## [Problem description]
Write out the entries below without any change, from their first line through the line that contains "scientific name: Clermontia fauriei", including that line.
____________
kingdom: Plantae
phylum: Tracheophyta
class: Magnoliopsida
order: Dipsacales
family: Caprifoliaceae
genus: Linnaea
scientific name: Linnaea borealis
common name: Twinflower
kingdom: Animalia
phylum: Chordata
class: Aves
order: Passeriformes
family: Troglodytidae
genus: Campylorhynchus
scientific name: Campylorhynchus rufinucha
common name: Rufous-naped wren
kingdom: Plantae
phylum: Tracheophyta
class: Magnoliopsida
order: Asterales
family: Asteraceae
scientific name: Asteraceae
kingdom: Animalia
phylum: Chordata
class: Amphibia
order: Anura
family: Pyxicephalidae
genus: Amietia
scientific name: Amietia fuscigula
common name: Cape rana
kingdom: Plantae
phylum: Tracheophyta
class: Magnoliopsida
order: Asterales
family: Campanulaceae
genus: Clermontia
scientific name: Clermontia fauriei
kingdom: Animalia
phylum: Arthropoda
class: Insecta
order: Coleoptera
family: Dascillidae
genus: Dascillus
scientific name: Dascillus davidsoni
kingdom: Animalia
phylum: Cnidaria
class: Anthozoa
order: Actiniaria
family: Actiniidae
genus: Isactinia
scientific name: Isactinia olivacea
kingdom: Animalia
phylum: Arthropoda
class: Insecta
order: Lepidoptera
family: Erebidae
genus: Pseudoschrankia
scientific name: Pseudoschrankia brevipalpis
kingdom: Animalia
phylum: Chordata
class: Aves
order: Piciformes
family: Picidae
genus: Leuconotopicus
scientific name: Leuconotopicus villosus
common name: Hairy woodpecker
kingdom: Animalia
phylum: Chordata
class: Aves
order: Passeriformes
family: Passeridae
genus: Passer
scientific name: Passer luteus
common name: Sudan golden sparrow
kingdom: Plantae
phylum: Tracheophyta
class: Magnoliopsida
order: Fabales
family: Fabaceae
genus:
____________
## [Response]
kingdom: Plantae
phylum: Tracheophyta
class: Magnoliopsida
order: Dipsacales
family: Caprifoliaceae
genus: Linnaea
scientific name: Linnaea borealis
common name: Twinflower
kingdom: Animalia
phylum: Chordata
class: Aves
order: Passeriformes
family: Troglodytidae
genus: Campylorhynchus
scientific name: Campylorhynchus rufinucha
common name: Rufous-naped wren
kingdom: Plantae
phylum: Tracheophyta
class: Magnoliopsida
order: Asterales
family: Asteraceae
scientific name: Asteraceae
kingdom: Animalia
phylum: Chordata
class: Amphibia
order: Anura
family: Pyxicephalidae
genus: Amietia
scientific name: Amietia fuscigula
common name: Cape rana
kingdom: Plantae
phylum: Tracheophyta
class: Magnoliopsida
order: Asterales
family: Campanulaceae
genus: Clermontia
scientific name: Clermontia fauriei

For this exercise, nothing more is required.